Personal information
- Nationality: Czech
- Born: 1 June 1989 (age 37)

Sport
- Sport: Para-cycling
- Disability class: T1

Medal record
Representing Czech Republic
Women's para-cycling
Road World Championships
| Gold medal – first place | 2023 Glasgow | Road race T1 |
| Gold medal – first place | 2023 Glasgow | Time trial T1 |
| Silver medal – second place | 2024 Zurich | Road race T1 |
| Silver medal – second place | 2024 Zurich | Time trial T1 |
| Bronze medal – third place | 2025 Ronse | Road race T1 |
| Bronze medal – third place | 2025 Ronse | Time trial T1 |
European Championships
| Gold medal – first place | 2023 Rotterdam | Road race T1 |
| Gold medal – first place | 2023 Rotterdam | Time trial T1 |

= Pavlína Vejvodová =

Czech para-cyclist (born 1989)

Pavlína Vejvodová (born 1 June 1989) is a Czech para-cyclist. She represented the Czech Republic at the 2024 Summer Paralympics.

==Career==
Vejvodová made her international debut for the Czech Republic at the 2023 UCI Para-cycling Road World Championships in August 2023 and won gold medals in the road race and time trial T1 events. A week later, she competed at the 2023 European Para Championships in cycling and won gold medals in the road race and time trial.

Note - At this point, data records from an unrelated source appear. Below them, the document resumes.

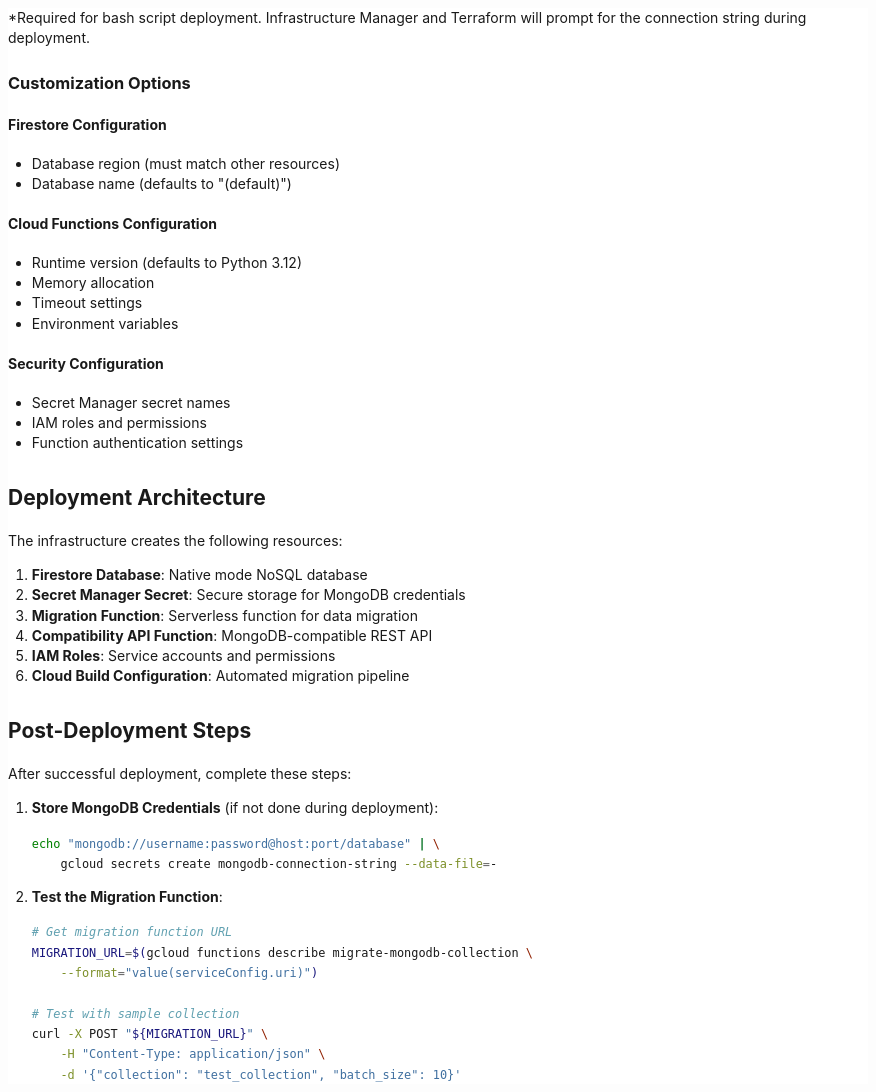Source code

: *Required for bash script deployment. Infrastructure Manager and Terraform will prompt for the connection string during deployment.

### Customization Options

#### Firestore Configuration
- Database region (must match other resources)
- Database name (defaults to "(default)")

#### Cloud Functions Configuration
- Runtime version (defaults to Python 3.12)
- Memory allocation
- Timeout settings
- Environment variables

#### Security Configuration
- Secret Manager secret names
- IAM roles and permissions
- Function authentication settings

## Deployment Architecture

The infrastructure creates the following resources:

1. **Firestore Database**: Native mode NoSQL database
2. **Secret Manager Secret**: Secure storage for MongoDB credentials
3. **Migration Function**: Serverless function for data migration
4. **Compatibility API Function**: MongoDB-compatible REST API
5. **IAM Roles**: Service accounts and permissions
6. **Cloud Build Configuration**: Automated migration pipeline

## Post-Deployment Steps

After successful deployment, complete these steps:

1. **Store MongoDB Credentials** (if not done during deployment):
   ```bash
   echo "mongodb://username:password@host:port/database" | \
       gcloud secrets create mongodb-connection-string --data-file=-
   ```

2. **Test the Migration Function**:
   ```bash
   # Get migration function URL
   MIGRATION_URL=$(gcloud functions describe migrate-mongodb-collection \
       --format="value(serviceConfig.uri)")
   
   # Test with sample collection
   curl -X POST "${MIGRATION_URL}" \
       -H "Content-Type: application/json" \
       -d '{"collection": "test_collection", "batch_size": 10}'
   ```
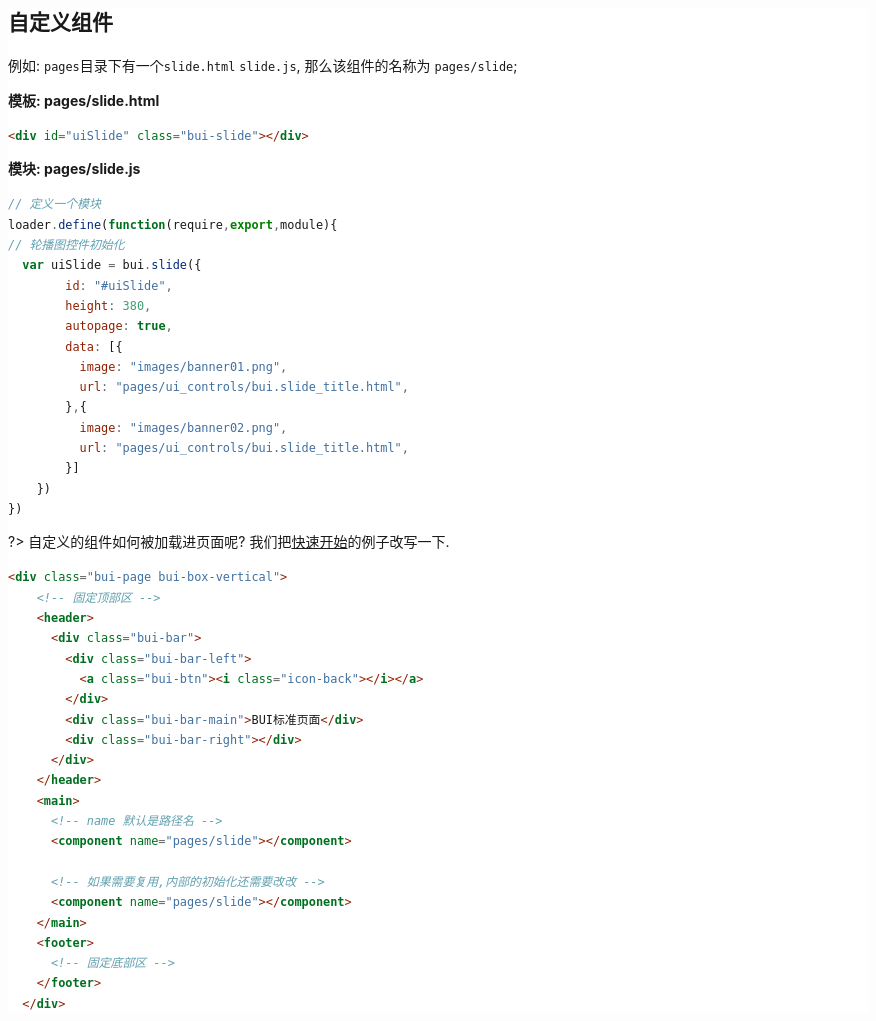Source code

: ## 自定义组件

例如: `pages`目录下有一个`slide.html` `slide.js`, 那么该组件的名称为 `pages/slide`;

**模板: pages/slide.html**

```html
<div id="uiSlide" class="bui-slide"></div>
```

**模块: pages/slide.js**

```js
// 定义一个模块
loader.define(function(require,export,module){
// 轮播图控件初始化
  var uiSlide = bui.slide({
        id: "#uiSlide",
        height: 380,
        autopage: true,
        data: [{
          image: "images/banner01.png",
          url: "pages/ui_controls/bui.slide_title.html",
        },{
          image: "images/banner02.png",
          url: "pages/ui_controls/bui.slide_title.html",
        }]
    })
})
```

?> 自定义的组件如何被加载进页面呢? 我们把[快速开始](chapter1/quickstart)的例子改写一下.

```html
<div class="bui-page bui-box-vertical">
    <!-- 固定顶部区 -->
    <header>
      <div class="bui-bar">
        <div class="bui-bar-left">
          <a class="bui-btn"><i class="icon-back"></i></a>
        </div>
        <div class="bui-bar-main">BUI标准页面</div>
        <div class="bui-bar-right"></div>
      </div>
    </header>
    <main>
      <!-- name 默认是路径名 -->
      <component name="pages/slide"></component>

      <!-- 如果需要复用,内部的初始化还需要改改 -->
      <component name="pages/slide"></component>
    </main>
    <footer>
      <!-- 固定底部区 -->
    </footer>
  </div>
```
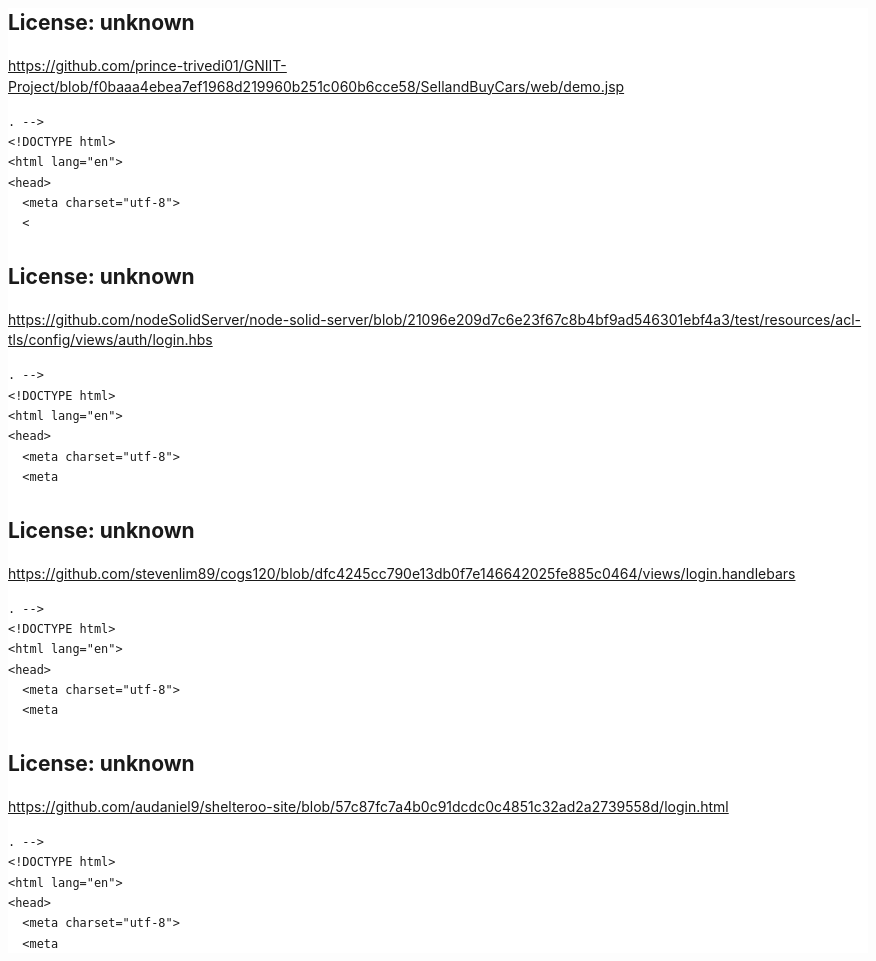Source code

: 
## License: unknown
https://github.com/prince-trivedi01/GNIIT-Project/blob/f0baaa4ebea7ef1968d219960b251c060b6cce58/SellandBuyCars/web/demo.jsp

```
. -->
<!DOCTYPE html>
<html lang="en">
<head>
  <meta charset="utf-8">
  <
```


## License: unknown
https://github.com/nodeSolidServer/node-solid-server/blob/21096e209d7c6e23f67c8b4bf9ad546301ebf4a3/test/resources/acl-tls/config/views/auth/login.hbs

```
. -->
<!DOCTYPE html>
<html lang="en">
<head>
  <meta charset="utf-8">
  <meta
```


## License: unknown
https://github.com/stevenlim89/cogs120/blob/dfc4245cc790e13db0f7e146642025fe885c0464/views/login.handlebars

```
. -->
<!DOCTYPE html>
<html lang="en">
<head>
  <meta charset="utf-8">
  <meta
```


## License: unknown
https://github.com/audaniel9/shelteroo-site/blob/57c87fc7a4b0c91dcdc0c4851c32ad2a2739558d/login.html

```
. -->
<!DOCTYPE html>
<html lang="en">
<head>
  <meta charset="utf-8">
  <meta
```
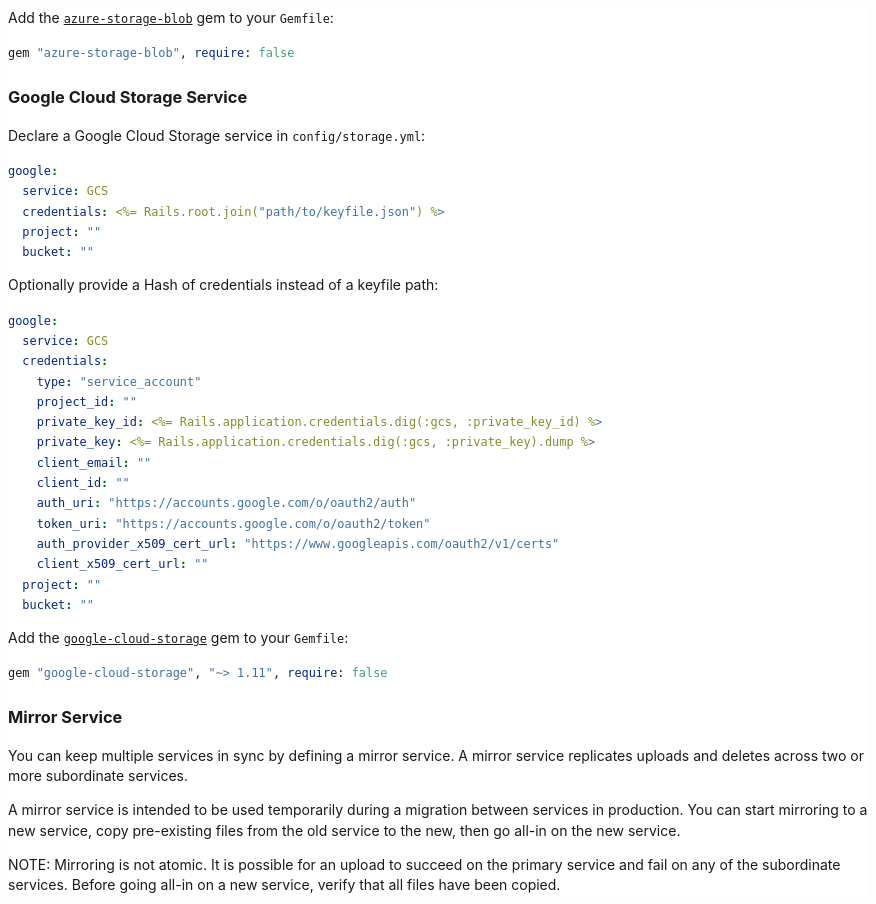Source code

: Add the [`azure-storage-blob`](https://github.com/Azure/azure-storage-ruby) gem to your `Gemfile`:

```ruby
gem "azure-storage-blob", require: false
```

### Google Cloud Storage Service

Declare a Google Cloud Storage service in `config/storage.yml`:

```yaml
google:
  service: GCS
  credentials: <%= Rails.root.join("path/to/keyfile.json") %>
  project: ""
  bucket: ""
```

Optionally provide a Hash of credentials instead of a keyfile path:

```yaml
google:
  service: GCS
  credentials:
    type: "service_account"
    project_id: ""
    private_key_id: <%= Rails.application.credentials.dig(:gcs, :private_key_id) %>
    private_key: <%= Rails.application.credentials.dig(:gcs, :private_key).dump %>
    client_email: ""
    client_id: ""
    auth_uri: "https://accounts.google.com/o/oauth2/auth"
    token_uri: "https://accounts.google.com/o/oauth2/token"
    auth_provider_x509_cert_url: "https://www.googleapis.com/oauth2/v1/certs"
    client_x509_cert_url: ""
  project: ""
  bucket: ""
```

Add the [`google-cloud-storage`](https://github.com/GoogleCloudPlatform/google-cloud-ruby/tree/master/google-cloud-storage) gem to your `Gemfile`:

```ruby
gem "google-cloud-storage", "~> 1.11", require: false
```

### Mirror Service

You can keep multiple services in sync by defining a mirror service. A mirror
service replicates uploads and deletes across two or more subordinate services.

A mirror service is intended to be used temporarily during a migration between
services in production. You can start mirroring to a new service, copy
pre-existing files from the old service to the new, then go all-in on the new
service.

NOTE: Mirroring is not atomic. It is possible for an upload to succeed on the
primary service and fail on any of the subordinate services. Before going
all-in on a new service, verify that all files have been copied.
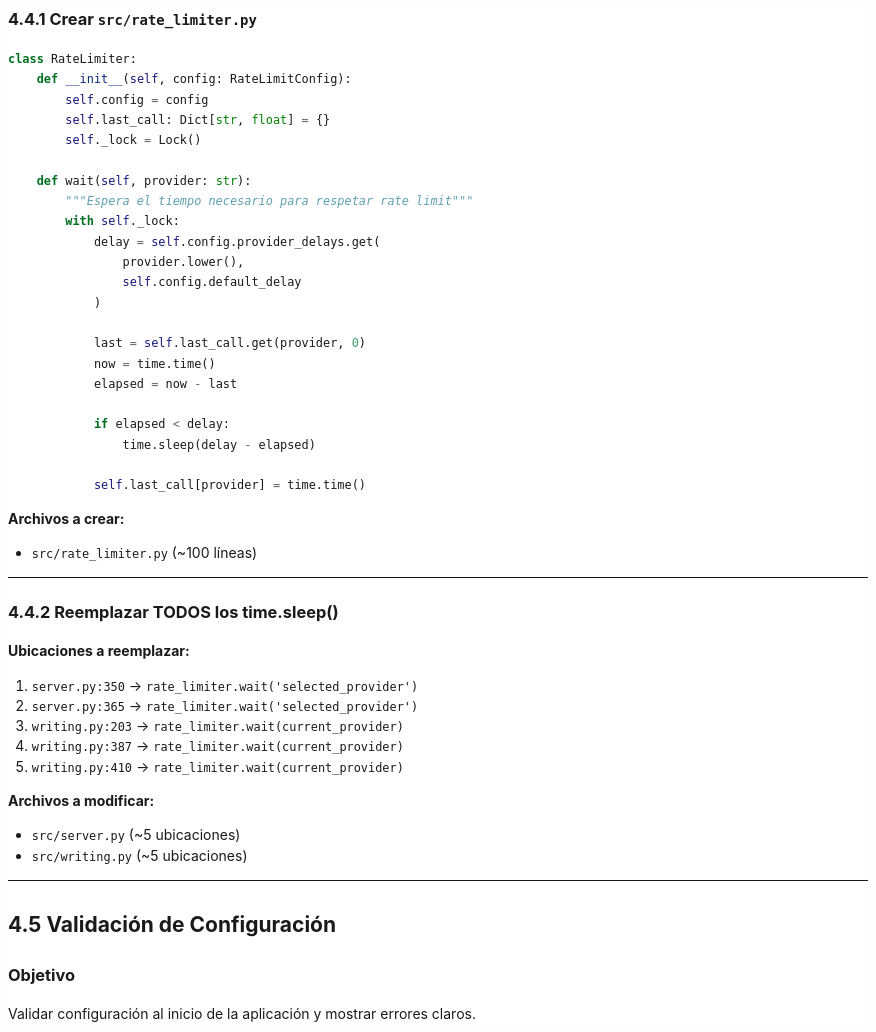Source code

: ### 4.4.1 Crear `src/rate_limiter.py`

```python
class RateLimiter:
    def __init__(self, config: RateLimitConfig):
        self.config = config
        self.last_call: Dict[str, float] = {}
        self._lock = Lock()
    
    def wait(self, provider: str):
        """Espera el tiempo necesario para respetar rate limit"""
        with self._lock:
            delay = self.config.provider_delays.get(
                provider.lower(),
                self.config.default_delay
            )
            
            last = self.last_call.get(provider, 0)
            now = time.time()
            elapsed = now - last
            
            if elapsed < delay:
                time.sleep(delay - elapsed)
            
            self.last_call[provider] = time.time()
```

**Archivos a crear:**
- `src/rate_limiter.py` (~100 líneas)

---

### 4.4.2 Reemplazar TODOS los time.sleep()

**Ubicaciones a reemplazar:**

1. `server.py:350` → `rate_limiter.wait('selected_provider')`
2. `server.py:365` → `rate_limiter.wait('selected_provider')`
3. `writing.py:203` → `rate_limiter.wait(current_provider)`
4. `writing.py:387` → `rate_limiter.wait(current_provider)`
5. `writing.py:410` → `rate_limiter.wait(current_provider)`

**Archivos a modificar:**
- `src/server.py` (~5 ubicaciones)
- `src/writing.py` (~5 ubicaciones)

---

## 4.5 Validación de Configuración

### Objetivo
Validar configuración al inicio de la aplicación y mostrar errores claros.
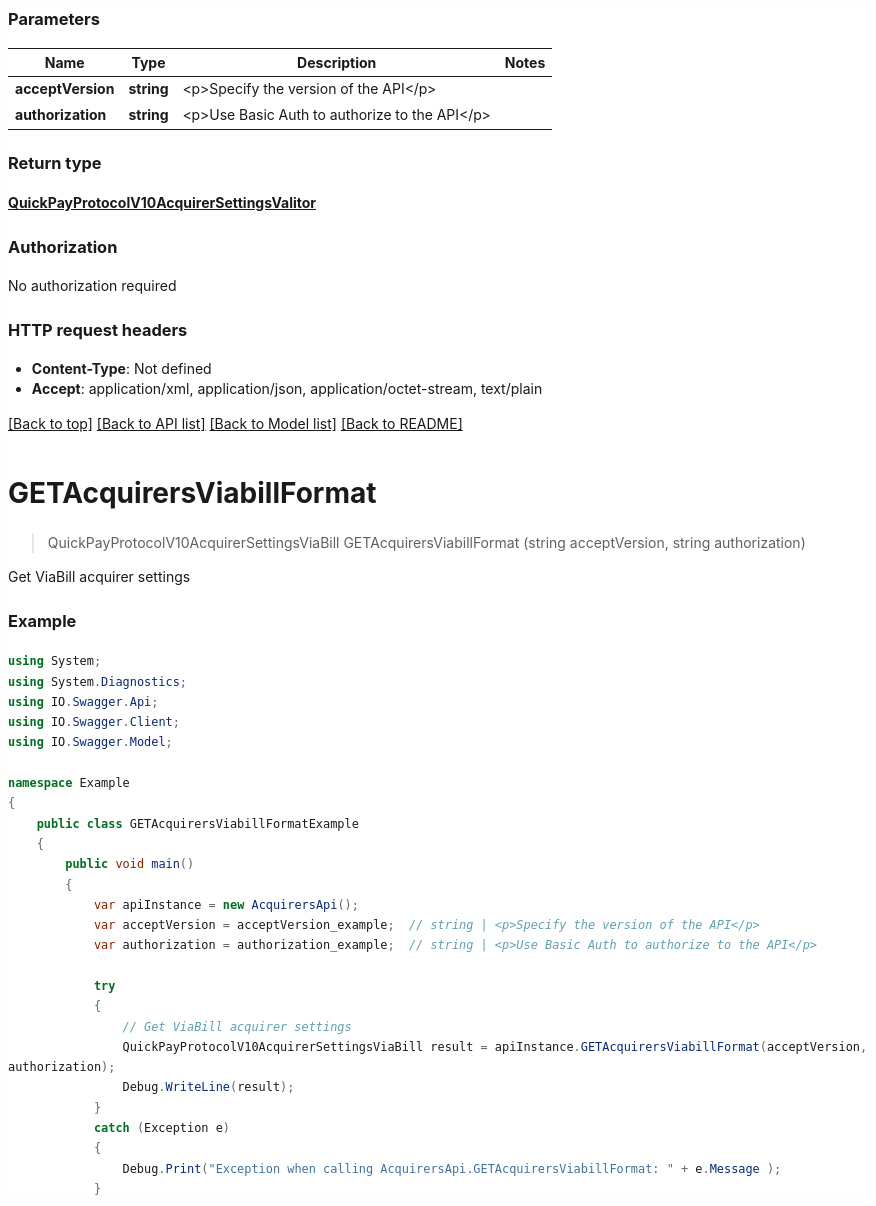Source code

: ### Parameters

Name | Type | Description  | Notes
------------- | ------------- | ------------- | -------------
 **acceptVersion** | **string**| &lt;p&gt;Specify the version of the API&lt;/p&gt;  | 
 **authorization** | **string**| &lt;p&gt;Use Basic Auth to authorize to the API&lt;/p&gt;  | 

### Return type

[**QuickPayProtocolV10AcquirerSettingsValitor**](QuickPayProtocolV10AcquirerSettingsValitor.md)

### Authorization

No authorization required

### HTTP request headers

 - **Content-Type**: Not defined
 - **Accept**: application/xml, application/json, application/octet-stream, text/plain

[[Back to top]](#) [[Back to API list]](../README.md#documentation-for-api-endpoints) [[Back to Model list]](../README.md#documentation-for-models) [[Back to README]](../README.md)

<a name="getacquirersviabillformat"></a>
# **GETAcquirersViabillFormat**
> QuickPayProtocolV10AcquirerSettingsViaBill GETAcquirersViabillFormat (string acceptVersion, string authorization)

Get ViaBill acquirer settings

 

### Example
```csharp
using System;
using System.Diagnostics;
using IO.Swagger.Api;
using IO.Swagger.Client;
using IO.Swagger.Model;

namespace Example
{
    public class GETAcquirersViabillFormatExample
    {
        public void main()
        {
            var apiInstance = new AcquirersApi();
            var acceptVersion = acceptVersion_example;  // string | <p>Specify the version of the API</p> 
            var authorization = authorization_example;  // string | <p>Use Basic Auth to authorize to the API</p> 

            try
            {
                // Get ViaBill acquirer settings
                QuickPayProtocolV10AcquirerSettingsViaBill result = apiInstance.GETAcquirersViabillFormat(acceptVersion, authorization);
                Debug.WriteLine(result);
            }
            catch (Exception e)
            {
                Debug.Print("Exception when calling AcquirersApi.GETAcquirersViabillFormat: " + e.Message );
            }
```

In September 2024, Vejvodová represented the Czech Republic at the 2024 Summer Paralympics and finished in fourth place in the time trial T1–2 event and fifth place in the road race T1–2 event. Weeks later, she then competed at the 2024 UCI Para-cycling Road World Championships and won silver medals in the road race and time trial T1 events.